Sucedió hace muchos años. Los únicos versos que conocía de Málaga eran los que publicó Oviedo en Estos 13, antología mítica de los años setenta. Recordaba ese sabor dulzón de sus versos rebeldes, hippies y rockeros. En la Gran Biblioteca Pública de Lima, descubrí su emblemático poemario El libro del atolondrado; y, de camino por Wilson, encontré su Arquitectura de un puente.
Finalmente, después de una larga charla virtual, me citó en una avenida paralela a Petit Thouars. No conocía la zona, así que caminé consultando las calles hasta que, felizmente, di con la dirección.
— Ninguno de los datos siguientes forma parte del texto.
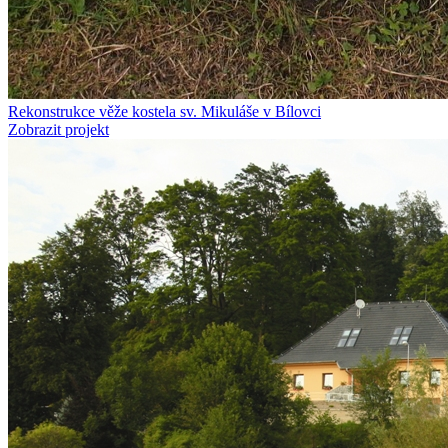
Rekonstrukce věže kostela sv. Mikuláše v Bílovci
Zobrazit projekt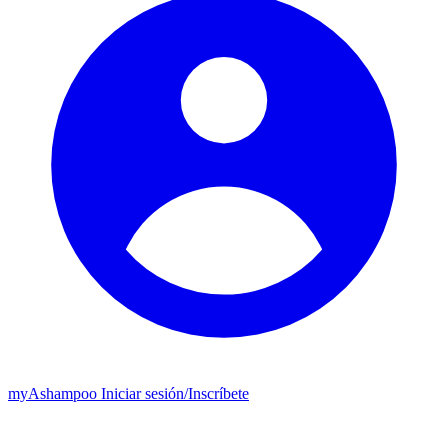
my
Ashampoo
Iniciar sesión
/
Inscríbete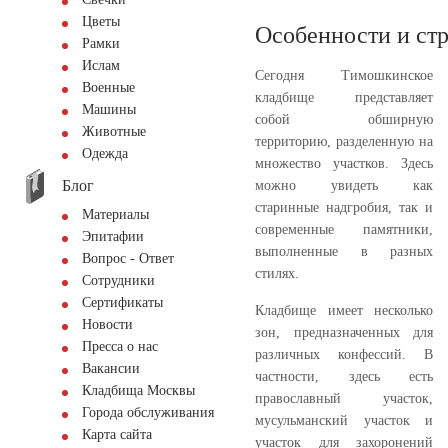
Цветы
Особенности и ст
Рамки
Ислам
Сегодня Тимошкинское
Военные
кладбище представляет
Машины
собой обширную
Животные
территорию, разделенную на
Одежда
множество участков. Здесь
Блог
можно увидеть как
старинные надгробия, так и
Материалы
современные памятники,
Эпитафии
выполненные в разных
Вопрос - Ответ
стилях.
Сотрудники
Сертификаты
Кладбище имеет несколько
Новости
зон, предназначенных для
Пресса о нас
различных конфессий. В
Вакансии
частности, здесь есть
Кладбища Москвы
православный участок,
Города обслуживания
мусульманский участок и
Карта сайта
участок для захоронений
Toqué y apareció una señorita, que me dijo que espere, y después, me dejó entrar. Al fondo de un patio, con jardines y estatuas chinas, en una sala, frente a una mesa llena de libros, estaba Málaga en su silencioso resplandor. Me dijo para ir a comprar dulces y cigarrillos a la tienta.
Ni cervezas, ni licores bebo ahora, por salud, dijo el bardo. Compramos un kilo de chocolate, dulces, caramelos de menta y gaseosa y regresamos a charlar. Ahí nomás sentí la belleza de un poeta genuino: no me hablaba de teorías ni de grandes interpretaciones de la realidad, su diálogo era místico y carnal. La poesía le brotaba como conocimiento de la existencia, tras una vida en diferentes países del mundo. Desprendía la energía era la de un viajero, cargando de vitalidad y sabiduría.
Pero, como decía Martín Adán, la sabiduría del que va siempre hacia el «ya», es decir, un saber intuitivo, adquirido a oscuras. Hablamos de Vallejo, de París (donde el poeta vivió junto a otros autores como Verástegui e incluso cerca de la casa de Julio Ramón Ribeyro), y de tantas anécdotas más. Era conocida la polémica mención que hace Ribeyro en sus diarios, donde ataca, entre otros, a Verástegui; claro que todo en Ribeyro era oscilante, y después agrega palabras positivas sobre el autor de Monte de goce, pero no sobre Málaga.
Él lo sabía; lo veía en retrospectiva. Al salir, con la energía cargada, sentí que mi destino estaba hecho: el azar objetivo hizo su trabajo y me permitió conocer a un maestro de nuestra poesía. «Vamos a comer un ceviche», me dijo el poeta. Y salimos al viento limeño, donde el estruendo y el caos de la ciudad nos aguardaban.